Genetics - Linked To Infidelity, Gambling, and Political Liberalism

Jack Dikian
December 2010

Can people's tendency toward infidelity, uncommitted one-night stands, alcoholism, gambling, some destructive behaviors, thrill-seeking and even political liberalism be explained by genetics?

According to a new study by Researchers at Binghamton University, State University of New York, a dopamine receptor gene, DRD4 is linked to people's tendency toward both infidelity and uncommitted one-night stands

The same gene has already been linked to alcoholism and gambling addiction, as well as less destructive thrills like a love of horror films.

Justin Garcia, a postdoctoral fellow at Binghamton University, State University of New York, Using a detailed history of sexual behavior and relationships from 181 young adults researchers found that individuals with a certain variant of the DRD4 gene were more likely to have a history of uncommitted sex, including one-night stands and acts of infidelity.

The motivation seems to stem from a system of pleasure and reward, which is where the release of dopamine comes in," Garcia said. "In cases of uncommitted sex, the risks are high, the rewards substantial and the motivation variable — all elements that ensure a dopamine 'rush.'"

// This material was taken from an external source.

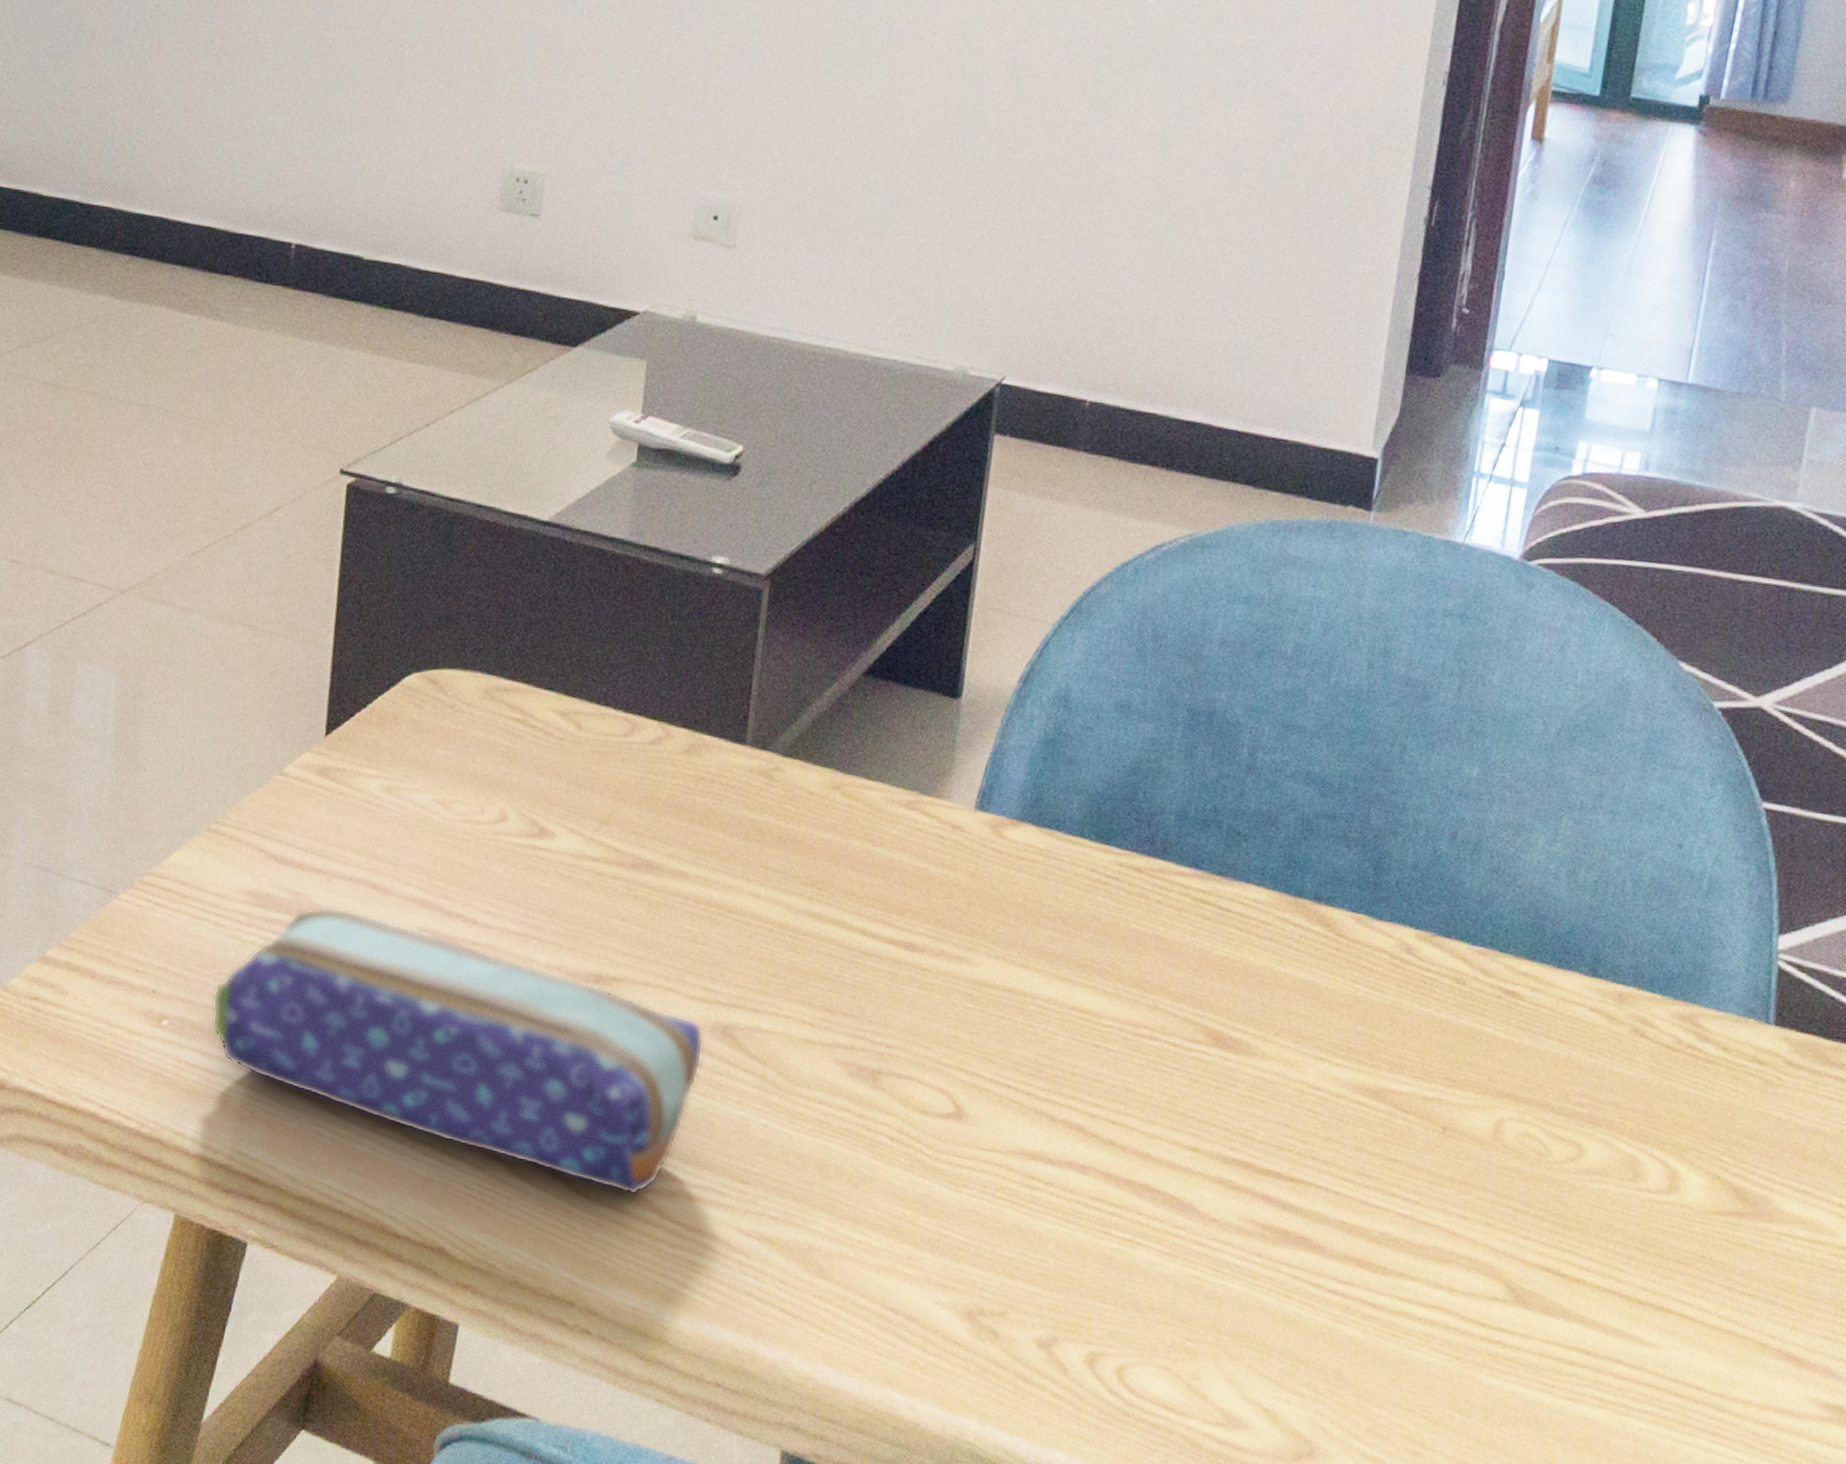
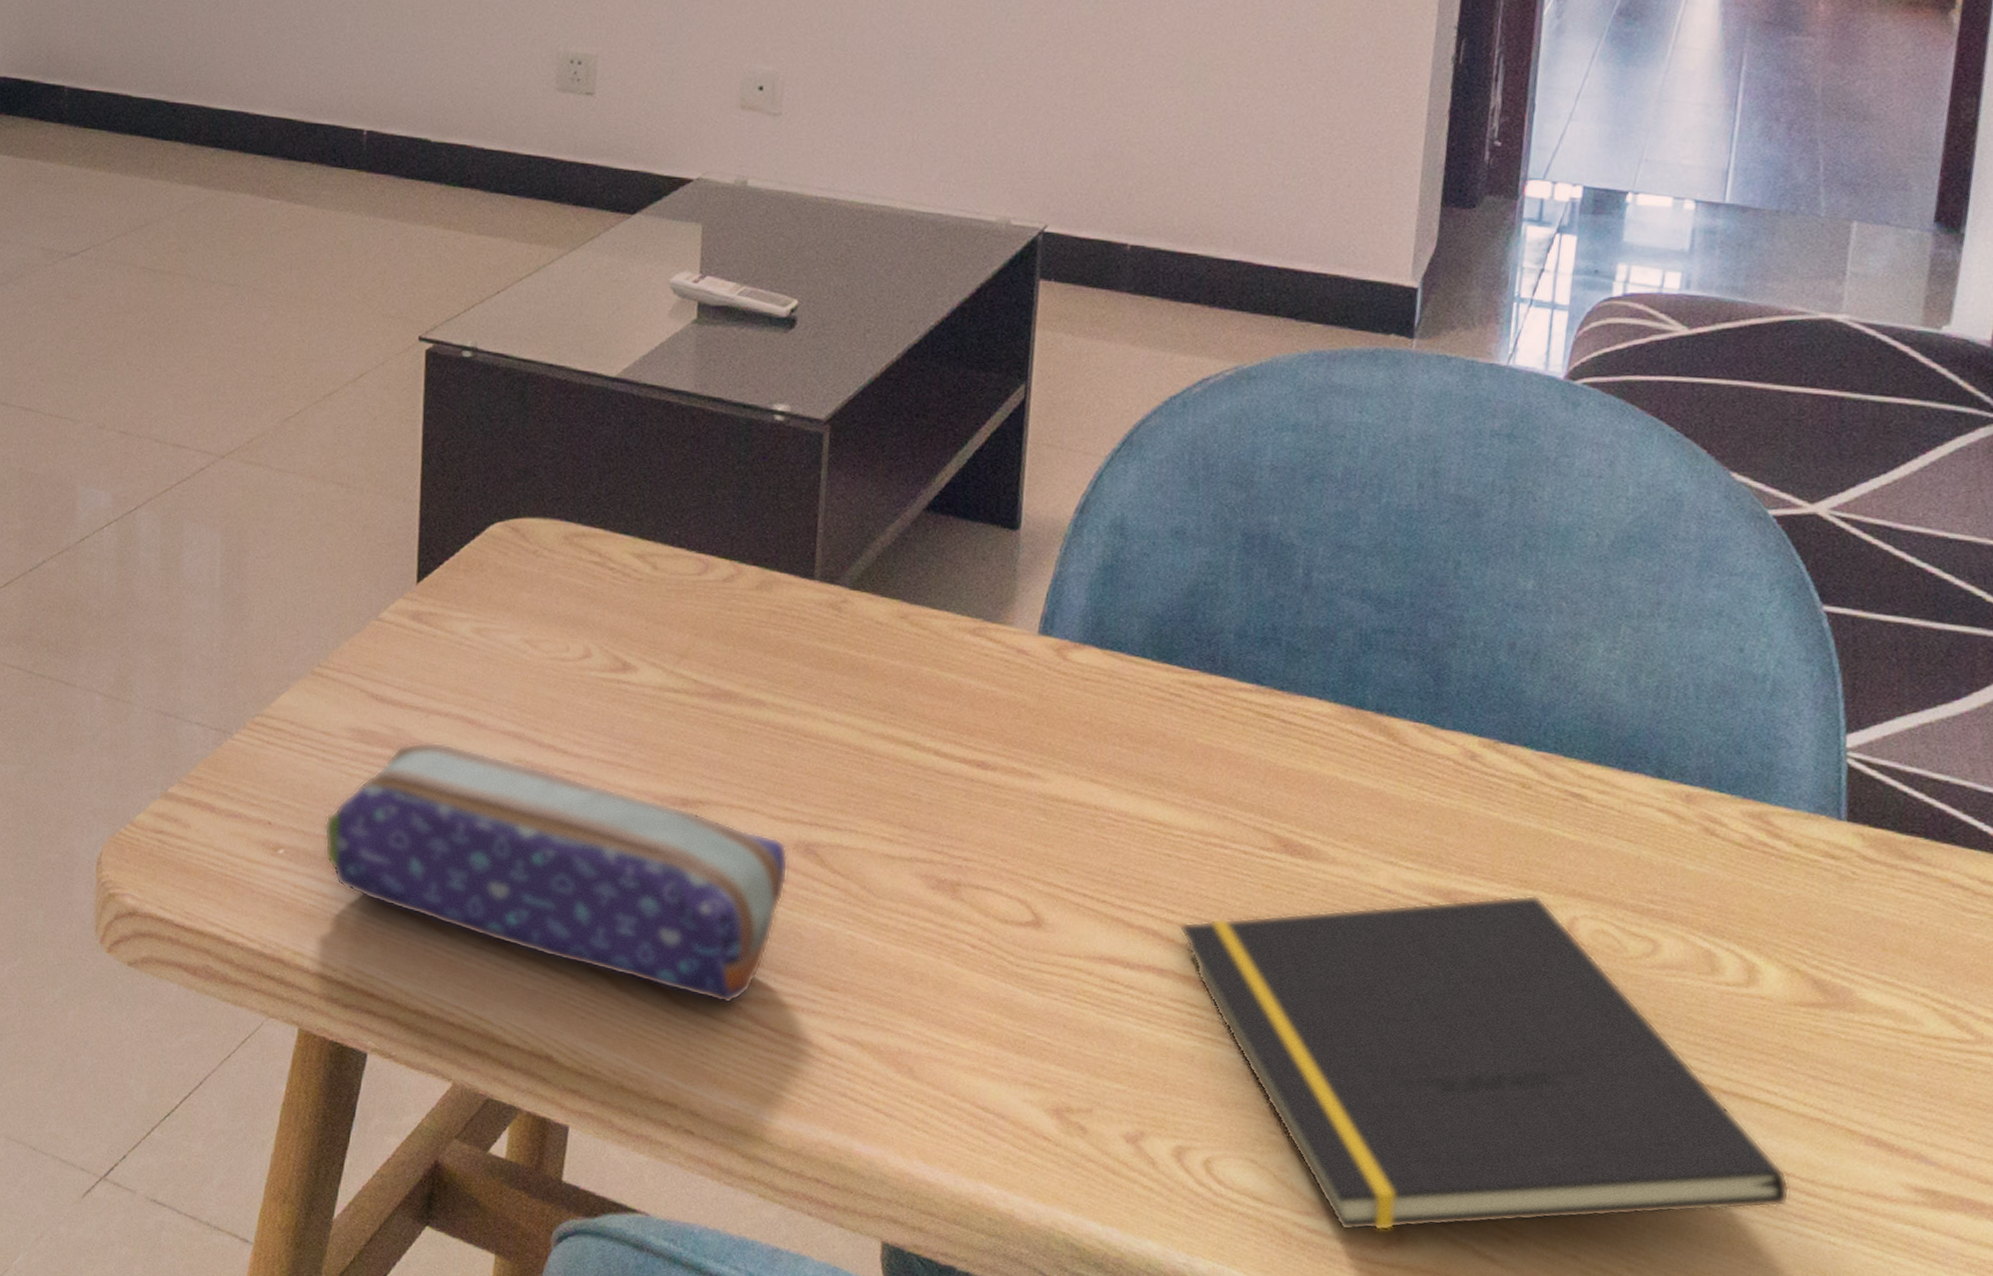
notepad: none [1103,1095,1700,1443] -> present [1178,895,1791,1231]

A recent Israeli study has also found a connection between sex drive and the DRD4 gene. In the study 148 male and female students, researchers from the Hebrew University and the University of the Negev, found that around 30 per cent of those studied carried a variation of the DRD4 gene that also correlates with stronger sex drive.

According to researchers at University of California at San Diego (UCSD) and Harvard University, "ideology is affected not just by social factors, but also by DRD4."

The study was led by UCSD's James Fowler and focused on 2,000 subjects from the National Longitudinal Study of Adolescent Health. Scientists matched the subjects' genetic information with "maps" of their social networks. According to researchers, they determined that people "with a specific variant of the DRD4 gene were more likely to be liberal as adults."